Begin deze eeuw waren er grote zorgen over de kloof tussen burgers en bestuur. Politici en bestuurders besloten om beter naar de mensen te gaan luisteren. Wethouders gingen gezellig ontbijten met bewoners, gemeentes kregen budget en middelen voor burgerparticipatie. Bewoners werden uitgenodigd om actief mee te doen in hun wijk.
Veel mensen gaven aan die oproep gehoor. Ze organiseerden buurtopschoonacties en burendagen, dachten mee over wijkvernieuwingsplannen, werden vrijwilliger bij de huiswerkbegeleiding of mantelzorger voor hun oude buurman. Ruim tien jaar later bestaat de kloof niet meer. Daarvoor in de plaats kwamen gevoelens van hoop en erkenning, maar vaak ook van miskenning, verontwaardiging en woede.

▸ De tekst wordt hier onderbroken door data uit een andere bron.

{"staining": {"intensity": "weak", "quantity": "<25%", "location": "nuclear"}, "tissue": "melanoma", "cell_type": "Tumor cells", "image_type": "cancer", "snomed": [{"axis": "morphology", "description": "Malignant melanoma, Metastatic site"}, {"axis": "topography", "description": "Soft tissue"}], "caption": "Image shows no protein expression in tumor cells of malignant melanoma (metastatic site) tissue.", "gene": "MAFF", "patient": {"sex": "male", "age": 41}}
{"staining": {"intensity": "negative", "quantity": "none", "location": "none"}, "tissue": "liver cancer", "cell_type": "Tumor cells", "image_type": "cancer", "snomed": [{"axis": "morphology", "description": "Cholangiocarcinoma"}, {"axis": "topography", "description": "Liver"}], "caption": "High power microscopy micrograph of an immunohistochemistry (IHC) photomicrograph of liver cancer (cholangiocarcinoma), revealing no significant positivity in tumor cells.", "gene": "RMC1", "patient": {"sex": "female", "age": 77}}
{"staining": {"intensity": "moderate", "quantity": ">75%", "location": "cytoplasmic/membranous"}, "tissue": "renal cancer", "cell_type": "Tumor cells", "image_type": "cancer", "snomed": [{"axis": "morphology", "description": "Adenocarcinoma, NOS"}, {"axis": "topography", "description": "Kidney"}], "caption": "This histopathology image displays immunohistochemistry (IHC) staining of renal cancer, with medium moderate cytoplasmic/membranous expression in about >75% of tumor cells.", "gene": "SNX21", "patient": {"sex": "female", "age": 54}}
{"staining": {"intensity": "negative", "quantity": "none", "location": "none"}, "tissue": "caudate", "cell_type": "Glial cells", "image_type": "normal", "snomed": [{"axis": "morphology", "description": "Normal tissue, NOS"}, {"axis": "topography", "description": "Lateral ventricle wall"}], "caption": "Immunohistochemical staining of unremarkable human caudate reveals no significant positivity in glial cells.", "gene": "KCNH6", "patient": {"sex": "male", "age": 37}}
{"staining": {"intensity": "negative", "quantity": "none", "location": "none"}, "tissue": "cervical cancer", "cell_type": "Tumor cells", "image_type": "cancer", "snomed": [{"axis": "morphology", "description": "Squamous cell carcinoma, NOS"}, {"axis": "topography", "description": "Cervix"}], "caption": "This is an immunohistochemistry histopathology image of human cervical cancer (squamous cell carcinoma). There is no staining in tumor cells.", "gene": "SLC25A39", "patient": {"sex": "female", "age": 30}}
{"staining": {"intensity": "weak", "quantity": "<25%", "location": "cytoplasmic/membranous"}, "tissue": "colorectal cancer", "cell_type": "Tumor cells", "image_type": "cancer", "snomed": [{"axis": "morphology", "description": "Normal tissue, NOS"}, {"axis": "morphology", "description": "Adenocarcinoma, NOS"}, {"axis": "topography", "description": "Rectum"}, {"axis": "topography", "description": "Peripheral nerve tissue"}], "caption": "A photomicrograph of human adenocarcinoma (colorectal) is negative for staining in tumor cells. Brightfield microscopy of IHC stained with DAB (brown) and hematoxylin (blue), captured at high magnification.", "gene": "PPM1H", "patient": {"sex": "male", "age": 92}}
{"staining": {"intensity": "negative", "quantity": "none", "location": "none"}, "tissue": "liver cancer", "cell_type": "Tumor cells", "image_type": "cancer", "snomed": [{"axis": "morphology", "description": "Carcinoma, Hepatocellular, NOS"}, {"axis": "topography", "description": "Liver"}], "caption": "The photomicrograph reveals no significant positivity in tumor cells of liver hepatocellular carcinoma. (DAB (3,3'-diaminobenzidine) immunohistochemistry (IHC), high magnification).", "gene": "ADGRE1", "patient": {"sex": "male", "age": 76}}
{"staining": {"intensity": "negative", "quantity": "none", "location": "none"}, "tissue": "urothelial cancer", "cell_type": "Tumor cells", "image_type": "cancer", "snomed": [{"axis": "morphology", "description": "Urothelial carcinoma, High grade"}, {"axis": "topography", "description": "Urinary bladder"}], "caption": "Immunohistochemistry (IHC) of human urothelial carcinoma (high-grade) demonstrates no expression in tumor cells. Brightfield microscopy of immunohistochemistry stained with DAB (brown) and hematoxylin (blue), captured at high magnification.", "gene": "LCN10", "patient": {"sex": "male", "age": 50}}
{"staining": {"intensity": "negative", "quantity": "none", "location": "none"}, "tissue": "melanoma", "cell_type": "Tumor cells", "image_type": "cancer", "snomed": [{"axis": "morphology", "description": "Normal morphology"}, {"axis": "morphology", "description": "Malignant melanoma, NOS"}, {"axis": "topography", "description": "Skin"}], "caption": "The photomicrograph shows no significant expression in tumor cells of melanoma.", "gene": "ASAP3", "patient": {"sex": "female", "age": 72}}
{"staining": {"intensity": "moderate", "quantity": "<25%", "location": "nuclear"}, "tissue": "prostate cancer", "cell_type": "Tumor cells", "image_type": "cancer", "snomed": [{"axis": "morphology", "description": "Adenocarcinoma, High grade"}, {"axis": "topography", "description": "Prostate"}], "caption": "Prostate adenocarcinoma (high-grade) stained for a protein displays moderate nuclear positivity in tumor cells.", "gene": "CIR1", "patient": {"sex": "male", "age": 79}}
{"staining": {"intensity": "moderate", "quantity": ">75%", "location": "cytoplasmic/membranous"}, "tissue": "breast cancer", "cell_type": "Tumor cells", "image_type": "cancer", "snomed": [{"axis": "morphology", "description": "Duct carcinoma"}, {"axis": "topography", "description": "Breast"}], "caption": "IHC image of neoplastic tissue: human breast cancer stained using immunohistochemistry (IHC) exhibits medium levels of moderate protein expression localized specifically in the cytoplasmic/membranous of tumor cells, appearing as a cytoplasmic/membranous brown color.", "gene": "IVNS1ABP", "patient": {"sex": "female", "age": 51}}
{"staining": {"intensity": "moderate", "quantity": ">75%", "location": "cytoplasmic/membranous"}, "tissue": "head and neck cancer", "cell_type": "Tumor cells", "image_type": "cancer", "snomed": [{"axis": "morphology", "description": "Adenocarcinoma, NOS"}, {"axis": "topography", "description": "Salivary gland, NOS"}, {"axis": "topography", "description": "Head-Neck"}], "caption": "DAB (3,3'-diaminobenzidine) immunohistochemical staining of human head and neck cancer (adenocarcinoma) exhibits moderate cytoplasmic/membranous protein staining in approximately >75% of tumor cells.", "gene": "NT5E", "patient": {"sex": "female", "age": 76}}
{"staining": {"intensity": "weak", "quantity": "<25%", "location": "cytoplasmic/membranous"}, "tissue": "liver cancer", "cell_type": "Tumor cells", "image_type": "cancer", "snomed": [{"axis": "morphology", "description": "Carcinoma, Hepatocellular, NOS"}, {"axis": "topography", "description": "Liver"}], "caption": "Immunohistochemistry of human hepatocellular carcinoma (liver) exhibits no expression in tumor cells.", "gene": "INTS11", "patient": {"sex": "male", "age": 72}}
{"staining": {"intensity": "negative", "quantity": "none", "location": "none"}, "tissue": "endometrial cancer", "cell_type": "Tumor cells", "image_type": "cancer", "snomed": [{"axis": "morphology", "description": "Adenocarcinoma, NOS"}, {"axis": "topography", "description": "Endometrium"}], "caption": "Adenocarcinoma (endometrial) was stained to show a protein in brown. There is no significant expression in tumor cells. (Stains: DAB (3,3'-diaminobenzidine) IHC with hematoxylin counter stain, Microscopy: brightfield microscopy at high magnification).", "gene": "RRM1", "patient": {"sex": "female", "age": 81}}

Waardoor zijn de verhoudingen tussen burgers en overheid van kilte omgeslagen in oververhit wederzijds ressentiment? Hoe komt het dat een welwillende overheid welwillende burgers zo kan ontmoedigen? Om die vragen te beantwoorden deden de auteurs van dit boek diepgaand onderzoek in 'achterstandswijken'; bij uitstek plekken waar intensieve overheidsbemoeienis en heftige emotionele reacties daarop te vinden zijn. "Als meedoen pijn doet" biedt een onmisbare staalkaart van het hedendaagse affectief burgerschap en de pijn en moeite in de verhouding tussen burgers en instituties.
"Als meedoen pijn doet" verschijnt als een van de twee delen van het jaarboek van het "Tijdschrift voor Sociale Vraagstukken", naast "De affectieve burger "onder redactie van Thomas van Kampen, Imrat Verhoeven en Loes Verplanke.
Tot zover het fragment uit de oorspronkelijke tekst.